The interest payment on loans reflects the biggest line item in the next financial year's budget, implying that more resources will be diverted from productive and critical investments — if revenue falls short of the Sh2.75 trillion target — because debt expenses are a priority expenditure.
The UNCTAD report, based on the IMF World Economic Outlook (April 2025) and World Bank World Development Indicators, suggests that countries spending more on interest payments than basic services such as education and health increased to 22 in the 2021-23 period from 12 in 2011-13.
Kenya’s spending on the education sector is this fiscal year forecast at Sh702.7 billion from an estimated Sh681.93 billion in the financial year ended June 30, 2025, while the budget for health is Sh138.1 billion from Sh134.3 billion.
The combined budget for health and education trails the Sh1.1 trillion interest payment obligations by more than Sh250 billion.

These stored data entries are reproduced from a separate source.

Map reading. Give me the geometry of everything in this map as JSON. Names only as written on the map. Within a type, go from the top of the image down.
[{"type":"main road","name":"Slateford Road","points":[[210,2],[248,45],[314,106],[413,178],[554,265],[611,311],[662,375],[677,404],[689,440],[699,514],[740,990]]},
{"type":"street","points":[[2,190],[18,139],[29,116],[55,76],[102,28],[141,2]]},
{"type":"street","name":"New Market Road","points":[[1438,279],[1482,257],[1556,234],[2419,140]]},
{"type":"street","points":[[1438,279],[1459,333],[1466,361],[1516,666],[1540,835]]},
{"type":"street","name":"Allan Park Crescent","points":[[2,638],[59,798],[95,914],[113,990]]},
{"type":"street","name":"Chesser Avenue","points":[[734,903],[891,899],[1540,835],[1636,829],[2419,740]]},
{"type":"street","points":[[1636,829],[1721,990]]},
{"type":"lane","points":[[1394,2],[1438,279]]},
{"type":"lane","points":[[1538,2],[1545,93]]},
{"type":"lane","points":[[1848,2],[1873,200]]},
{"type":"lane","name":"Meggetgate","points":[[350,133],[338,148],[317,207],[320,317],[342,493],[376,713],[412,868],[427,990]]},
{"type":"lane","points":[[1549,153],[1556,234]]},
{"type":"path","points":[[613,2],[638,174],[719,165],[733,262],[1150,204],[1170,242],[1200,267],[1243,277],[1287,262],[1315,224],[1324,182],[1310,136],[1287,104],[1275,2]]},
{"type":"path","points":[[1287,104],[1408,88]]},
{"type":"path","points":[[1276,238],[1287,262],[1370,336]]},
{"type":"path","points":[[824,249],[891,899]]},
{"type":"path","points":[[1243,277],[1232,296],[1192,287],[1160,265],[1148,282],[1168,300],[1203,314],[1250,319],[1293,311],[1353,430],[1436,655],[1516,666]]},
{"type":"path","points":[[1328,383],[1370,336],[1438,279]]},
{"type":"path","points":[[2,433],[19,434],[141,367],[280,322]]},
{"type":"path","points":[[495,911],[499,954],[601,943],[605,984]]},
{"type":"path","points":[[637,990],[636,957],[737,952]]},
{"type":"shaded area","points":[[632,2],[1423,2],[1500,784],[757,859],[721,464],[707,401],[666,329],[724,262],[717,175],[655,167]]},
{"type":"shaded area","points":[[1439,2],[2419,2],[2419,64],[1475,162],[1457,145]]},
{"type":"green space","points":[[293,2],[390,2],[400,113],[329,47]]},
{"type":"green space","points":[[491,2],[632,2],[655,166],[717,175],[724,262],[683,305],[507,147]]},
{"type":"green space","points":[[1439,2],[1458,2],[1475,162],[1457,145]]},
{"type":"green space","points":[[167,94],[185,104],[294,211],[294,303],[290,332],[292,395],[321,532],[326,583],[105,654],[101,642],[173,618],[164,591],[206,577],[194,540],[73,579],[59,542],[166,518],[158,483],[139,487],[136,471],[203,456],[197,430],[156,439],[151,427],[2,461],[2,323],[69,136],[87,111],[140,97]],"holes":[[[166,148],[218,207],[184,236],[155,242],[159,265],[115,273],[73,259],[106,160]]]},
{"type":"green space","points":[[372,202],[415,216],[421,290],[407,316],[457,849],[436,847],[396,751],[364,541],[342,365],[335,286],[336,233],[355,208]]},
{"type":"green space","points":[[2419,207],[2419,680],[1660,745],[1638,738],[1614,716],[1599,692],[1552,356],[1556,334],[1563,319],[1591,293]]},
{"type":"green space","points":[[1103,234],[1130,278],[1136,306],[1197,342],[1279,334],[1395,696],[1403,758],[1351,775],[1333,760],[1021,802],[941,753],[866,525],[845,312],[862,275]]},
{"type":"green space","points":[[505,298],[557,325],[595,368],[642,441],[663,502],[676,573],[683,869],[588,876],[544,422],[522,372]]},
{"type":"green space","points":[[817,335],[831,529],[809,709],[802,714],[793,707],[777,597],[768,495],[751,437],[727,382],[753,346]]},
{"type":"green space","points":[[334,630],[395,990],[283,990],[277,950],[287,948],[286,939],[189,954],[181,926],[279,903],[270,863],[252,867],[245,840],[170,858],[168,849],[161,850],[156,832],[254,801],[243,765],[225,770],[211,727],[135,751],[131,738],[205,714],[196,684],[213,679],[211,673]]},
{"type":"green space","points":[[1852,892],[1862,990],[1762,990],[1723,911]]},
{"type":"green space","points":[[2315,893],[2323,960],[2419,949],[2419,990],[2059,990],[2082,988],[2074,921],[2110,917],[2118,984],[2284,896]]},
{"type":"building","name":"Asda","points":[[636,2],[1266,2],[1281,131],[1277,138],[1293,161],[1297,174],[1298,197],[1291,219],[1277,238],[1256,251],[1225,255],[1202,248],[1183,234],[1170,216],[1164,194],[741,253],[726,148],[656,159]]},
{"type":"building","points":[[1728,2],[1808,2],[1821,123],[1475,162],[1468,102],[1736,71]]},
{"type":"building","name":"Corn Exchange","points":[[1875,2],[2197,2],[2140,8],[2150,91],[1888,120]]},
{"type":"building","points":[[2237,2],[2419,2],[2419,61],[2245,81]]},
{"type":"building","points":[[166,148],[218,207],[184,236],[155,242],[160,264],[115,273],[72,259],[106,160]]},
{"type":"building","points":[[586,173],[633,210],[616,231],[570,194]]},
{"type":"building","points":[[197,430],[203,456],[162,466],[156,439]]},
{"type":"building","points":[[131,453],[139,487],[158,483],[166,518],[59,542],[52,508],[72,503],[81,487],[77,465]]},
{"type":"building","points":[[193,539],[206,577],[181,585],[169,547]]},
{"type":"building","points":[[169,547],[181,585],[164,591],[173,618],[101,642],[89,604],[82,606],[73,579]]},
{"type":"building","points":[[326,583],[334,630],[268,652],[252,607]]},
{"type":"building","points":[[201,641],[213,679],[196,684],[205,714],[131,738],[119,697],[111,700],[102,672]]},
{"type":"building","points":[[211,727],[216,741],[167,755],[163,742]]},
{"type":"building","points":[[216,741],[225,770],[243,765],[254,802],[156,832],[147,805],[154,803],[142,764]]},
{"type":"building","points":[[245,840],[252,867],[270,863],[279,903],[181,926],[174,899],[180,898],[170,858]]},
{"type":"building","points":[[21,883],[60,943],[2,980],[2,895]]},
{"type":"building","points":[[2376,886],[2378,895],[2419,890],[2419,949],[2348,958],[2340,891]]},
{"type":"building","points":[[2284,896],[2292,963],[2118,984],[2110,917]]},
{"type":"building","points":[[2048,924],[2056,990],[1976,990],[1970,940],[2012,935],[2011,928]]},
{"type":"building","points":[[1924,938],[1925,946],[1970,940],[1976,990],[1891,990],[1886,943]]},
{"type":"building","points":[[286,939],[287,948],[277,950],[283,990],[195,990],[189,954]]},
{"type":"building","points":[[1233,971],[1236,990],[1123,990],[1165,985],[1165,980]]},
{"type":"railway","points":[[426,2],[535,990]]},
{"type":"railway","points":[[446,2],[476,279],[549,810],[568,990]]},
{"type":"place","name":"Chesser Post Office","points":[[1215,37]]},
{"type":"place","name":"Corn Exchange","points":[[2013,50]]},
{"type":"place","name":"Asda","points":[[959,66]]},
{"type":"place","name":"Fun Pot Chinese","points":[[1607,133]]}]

“The number of countries where interest payments surpassed spending on these essential services is rising. From 2021 to 2023, 22 countries spent more on interest payments than on education, and 45 countries spent more on interest than on health,” the report states.
“A total of 3.4 billion people live in countries that spend more on interest payments than on either health or education. This situation is untenable and must change.”
Debt sustainability
The Treasury's debt sustainability analysis last October revealed that while the public debt is sustainable, it carries a high risk of debt distress.
For instance, the present value of public debt was 63 percent of the GDP against the benchmark debt threshold of 55 percent of debt to GDP.
The Treasury has until November 1, 2028 to bring the present value of public debt within the threshold. Present value of public debt represents the current worth of all future payments (principal and interest) that a government is obligated to make on its outstanding debt.
“We are still able to pay our debts, but the concern has been about sustainability where we are spending a lot of our money on debt servicing, or the percentage of debt servicing vis-à-vis our revenue is high,” Mr Mbadi said.
“It, therefore, calls upon us who are charged with managing our economy to manage our debt in a way that will not affect essential services because if the public is being taxed and they are not getting services because you are servicing the debts, then you are courting a situation where there can be an uprising or civil unrest.”